#### Your goal
Reproduce every line of text from all the records below without any changes, and leave the pictures out of your answer.

Transcribed page text:
++++++++
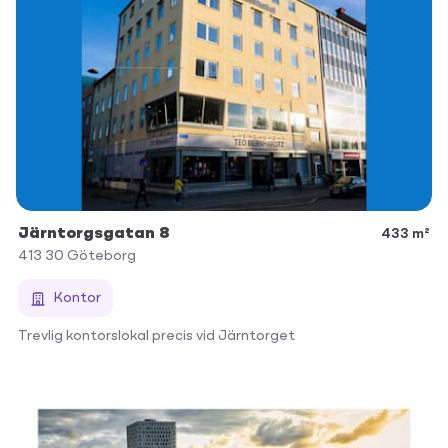
Järntorgsgatan 8
433 m²
413 30
Göteborg
Kontor
Trevlig kontorslokal precis vid Järntorget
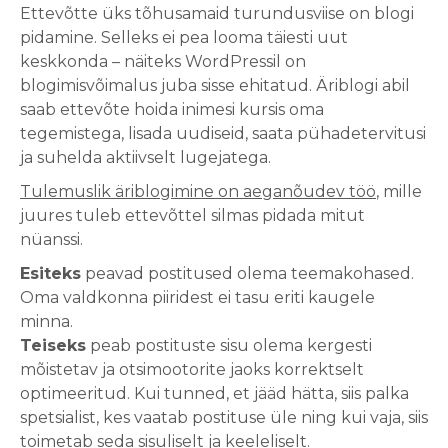
Ettevõtte üks tõhusamaid turundusviise on blogi
pidamine. Selleks ei pea looma täiesti uut
keskkonda – näiteks WordPressil on
blogimisvõimalus juba sisse ehitatud. Äriblogi abil
saab ettevõte hoida inimesi kursis oma
tegemistega, lisada uudiseid, saata pühadetervitusi
ja suhelda aktiivselt lugejatega.
Tulemuslik äriblogimine on aeganõudev töö
, mille
juures tuleb ettevõttel silmas pidada mitut
nüanssi.
Esiteks
peavad postitused olema teemakohased.
Oma valdkonna piiridest ei tasu eriti kaugele
minna.
Teiseks
peab postituste sisu olema kergesti
mõistetav ja otsimootorite jaoks korrektselt
optimeeritud. Kui tunned, et jääd hätta, siis palka
spetsialist, kes vaatab postituse üle ning kui vaja, siis
toimetab seda sisuliselt ja keeleliselt.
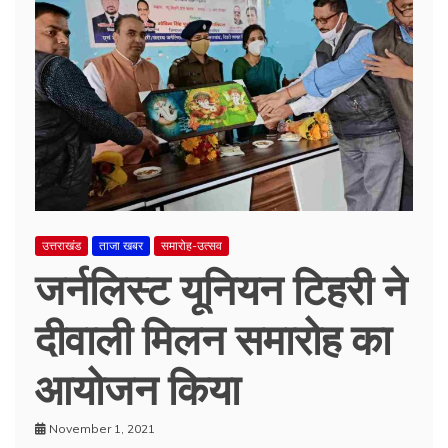
उत्तराखंड
ताजा खबर
समारोह-उत्सव
जर्नलिस्ट यूनियन टिहरी ने
दीवाली मिलन समारोह का
आयोजन किया
November 1, 2021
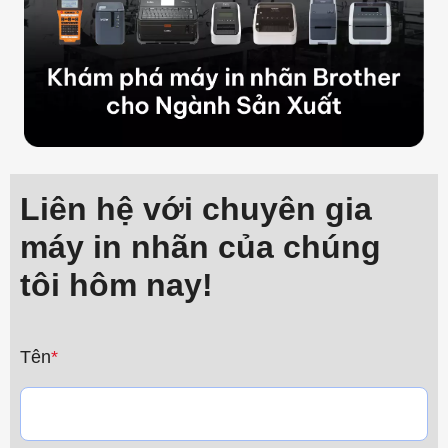
Liên hệ với chuyên gia
máy in nhãn của chúng
tôi hôm nay!
Tên
*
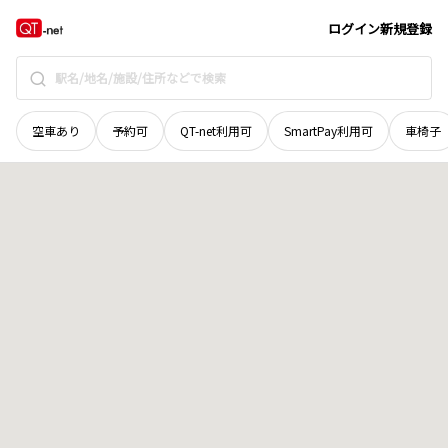
茨城県
常陸大宮市
東野
地域選択で探す
ログイン
新規登録
空車あり
予約可
QT-net利用可
SmartPay利用可
車椅子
++++++++
#### Solution for this task
Järntorgsgatan 8
433 m²
413 30
Göteborg
Kontor
Trevlig kontorslokal precis vid Järntorget
Ettevõtte üks tõhusamaid turundusviise on blogi
pidamine. Selleks ei pea looma täiesti uut
keskkonda – näiteks WordPressil on
blogimisvõimalus juba sisse ehitatud. Äriblogi abil
saab ettevõte hoida inimesi kursis oma
tegemistega, lisada uudiseid, saata pühadetervitusi
ja suhelda aktiivselt lugejatega.
Tulemuslik äriblogimine on aeganõudev töö
, mille
juures tuleb ettevõttel silmas pidada mitut
nüanssi.
Esiteks
peavad postitused olema teemakohased.
Oma valdkonna piiridest ei tasu eriti kaugele
minna.
Teiseks
peab postituste sisu olema kergesti
mõistetav ja otsimootorite jaoks korrektselt
optimeeritud. Kui tunned, et jääd hätta, siis palka
spetsialist, kes vaatab postituse üle ning kui vaja, siis
toimetab seda sisuliselt ja keeleliselt.
उत्तराखंड
ताजा खबर
समारोह-उत्सव
जर्नलिस्ट यूनियन टिहरी ने
दीवाली मिलन समारोह का
आयोजन किया
November 1, 2021
Liên hệ với chuyên gia
máy in nhãn của chúng
tôi hôm nay!
Tên
*
茨城県
常陸大宮市
東野
地域選択で探す
ログイン
新規登録
空車あり
予約可
QT-net利用可
SmartPay利用可
車椅子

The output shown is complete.